In attesa delle conferme sulla data di apertura dei negozi e sugli incentivi governativi promessi a più riprese per l’acquisto di biciclette e e-bike, c’è chi nella rete del commercio sta approntando nuove strategie per dare ai propri concessionari strumenti innovativi in grado di rispondere alle esigenze nella vendita. Di una cosa si è certi: la salute degli operatori e dei clienti avrà la priorità assoluta, ed è per questo necessario cambiare approccio di fronte a una situazione come quella emergenziale del Covid19. Ma non basta, perchè lo si deve fare dotandosi di soluzioni inedite. Chi da anni ha sviluppato una specifica competenza nel campo del retail marketing è Trek, azienda americana vero punto di riferimento nella produzione di biciclette da corsa, mountain bike, e-bike e bici da città: dalla propria sede di Waterloo nello stato del Wisconsin sono arrivate rivoluzionarie idee da applicare nella prossima strategia commerciale.

Davide Brambilla

Il processo di vendita in un negozio nei prossimi mesi lo si dovrà concepire come una esperienza di acquisto diversa dal passato, e per questa ragione, mai vista prima. 
«La nuova dimensione della vendita delle nostre bici sarà più vicina a un ristorante di alto livello che a un negozio di biciclette – commenta Davide Brambilla, country manager di Trek Italia – e dobbiamo ripensare il punto vendita in un modo nuovo: può sembrare una provocazione, ma prenotazioni, hostess, camerieri, sono tutti elementi tipici di un locale stellato che potrebbero essere adottati se non integralmente, almeno in modo parziale, nel futuro dei nostri negozi». Ogni interazione sarà controllata dal momento in cui il cliente si avvicina alla porta d’ingresso: la libera frequentazione dovrà essere necessariamente limitata: «Ma l’ospitalità resterà quella di sempre» ci ricorda Brambilla.

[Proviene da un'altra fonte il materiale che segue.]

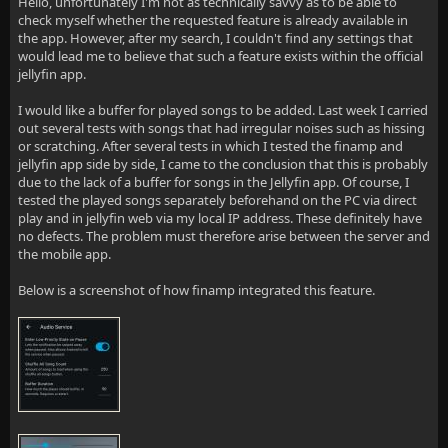
Hello, unfortunately I'm not as technically savvy as to be able to
check myself whether the requested feature is already available in
the app. However, after my search, I couldn't find any settings that
would lead me to believe that such a feature exists within the official
jellyfin app.
I would like a buffer for played songs to be added. Last week I carried
out several tests with songs that had irregular noises such as hissing
or scratching. After several tests in which I tested the finamp and
jellyfin app side by side, I came to the conclusion that this is probably
due to the lack of a buffer for songs in the Jellyfin app. Of course, I
tested the played songs separately beforehand on the PC via direct
play and in jellyfin web via my local IP address. These definitely have
no defects. The problem must therefore arise between the server and
the mobile app.
Below is a screenshot of how finamp integrated this feature.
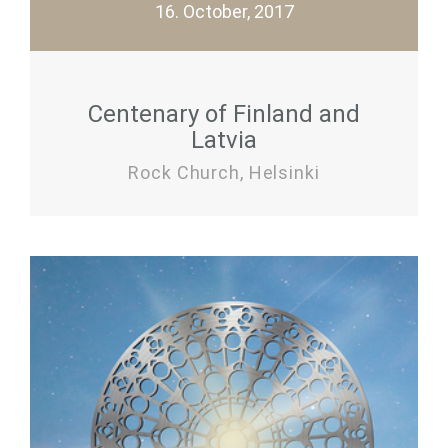
16. October, 2017
Centenary of Finland and
Latvia
Rock Church, Helsinki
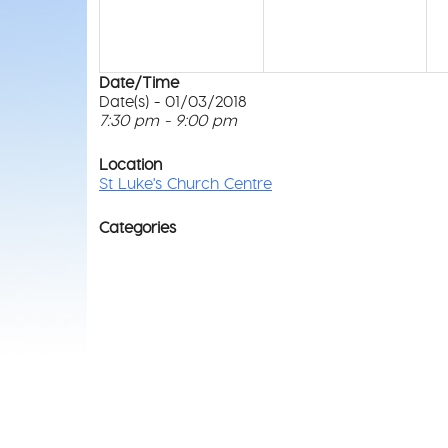
Date/Time
Date(s) - 01/03/2018
7:30 pm - 9:00 pm
Location
St Luke's Church Centre
Categories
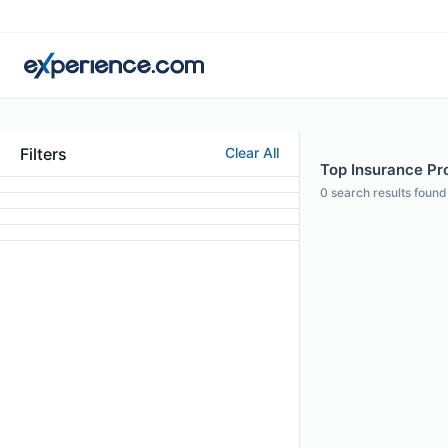
Filters
Clear All
Top Insurance Pro
0
search results found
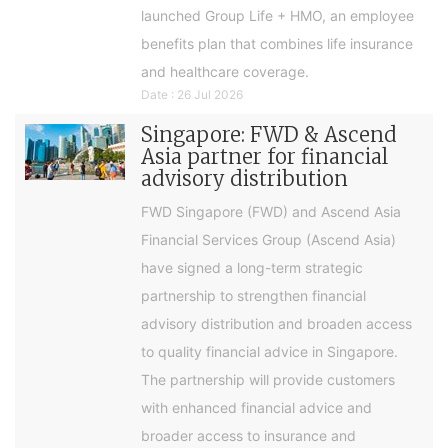
launched Group Life + HMO, an employee
benefits plan that combines life insurance
and healthcare coverage.
Date : 26 Jul 2026
Singapore: FWD & Ascend
Asia partner for financial
advisory distribution
FWD Singapore (FWD) and Ascend Asia
Financial Services Group (Ascend Asia)
have signed a long-term strategic
partnership to strengthen financial
advisory distribution and broaden access
to quality financial advice in Singapore.
The partnership will provide customers
with enhanced financial advice and
broader access to insurance and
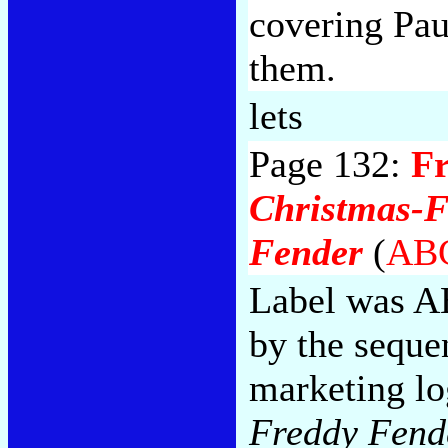
covering Pau
them.
lets
Page 132:
F
Christmas-F
Fender
(
ABC
Label was A
by the seque
marketing lo
Freddy Fend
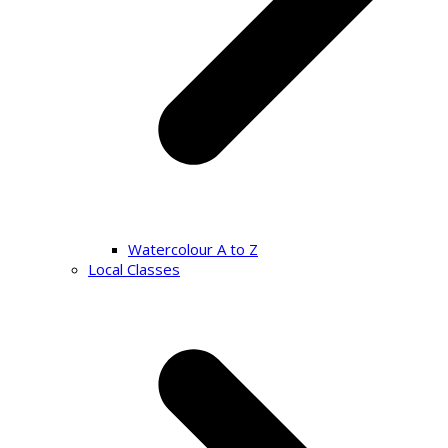
Watercolour A to Z
Local Classes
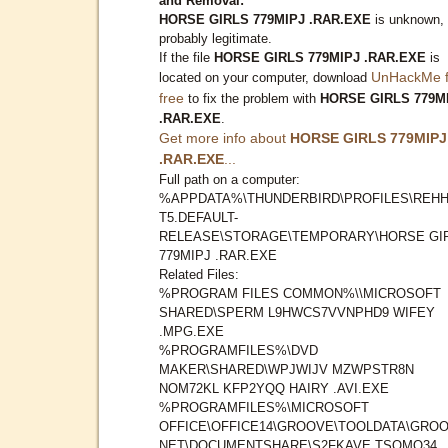
and Removal:
HORSE GIRLS 779MIPJ .RAR.EXE
is unknown,
probably legitimate.
If the file
HORSE GIRLS 779MIPJ .RAR.EXE
is
UnHackMe f
located on your computer, download
free
to fix the problem with
HORSE GIRLS 779M
.RAR.EXE
.
Get more info about
HORSE GIRLS 779MIPJ
.RAR.EXE
...
Full path on a computer:
%APPDATA%\THUNDERBIRD\PROFILES\REHH
T5.DEFAULT-
RELEASE\STORAGE\TEMPORARY\HORSE GI
779MIPJ .RAR.EXE
Related Files:
%PROGRAM FILES COMMON%\\MICROSOFT
SHARED\SPERM L9HWCS7VVNPHD9 WIFEY
.MPG.EXE
%PROGRAMFILES%\DVD
MAKER\SHARED\WPJWIJV MZWPSTR8N
NOM72KL KFP2YQQ HAIRY .AVI.EXE
%PROGRAMFILES%\MICROSOFT
OFFICE\OFFICE14\GROOVE\TOOLDATA\GROO
NET\DOCUMENTSHARE\S2FKAVE TSOMQ34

Per proseguire nella metafora, nei ristoranti di alto livello gli ospiti non prendono posto al tavolo in autonomia, ma vengono accompagnati dal momento della loro entrata: «Questo comporta che gli operatori dei concessionari debbano assumere nuovi ruoli – prosegue Brambilla – e questo periodo di lockdown ci ha consentito di svolgere un piano di formazione ai nostri partner: i feedback ricevuti che abbiamo ricevuto sono stati straordinariamente positivi». Tutto ciò dovrà aumentare ancora di più il lavoro di squadra nel punto vendita tra tutte le figure presenti. Un approccio organizzativo che vede lo ‘store manager’ al centro della strategia, sapendo che un concessionario nella maggioranza dei casi, lavora su due fronti: la vendita di bici e degli innumerevoli accessori (dall’abbigliamento al casco, dalle scarpe ai ciclocomputer) e il servizio di manutenzione meccanica della bicicletta, che spesso segue un itinere diverso all’interno del layout di negozi di medie e grandi dimensioni.

Un ruolo determinante sarà ricoperto dall’operatore telefonico del concessionario, perché sarà lui a dare le prime spiegazioni su questo nuovo approccio: tipologia di richiesta, disponibilità commessi, appuntamento in negozio, agenda condivisa, conferma via mail o messaggio telefonico.
La differenza ancora una volta la farà il servizio: «Ed è per questo che nel nostro piano di sostegno alla rete commerciale, invitiamo i partner ad azioni che saranno in grado di dare un valore aggiunto, come la vendita di una bici sull’ecommerce del negozio e la consegna a domicilio da parte di un commesso»
. Cambiano le strategie di Trek, ma non il triplice motto che da sempre ha segnato la crescita dell’azienda di Waterloo: “Ride Bikes. Have Fun. Feel Good”.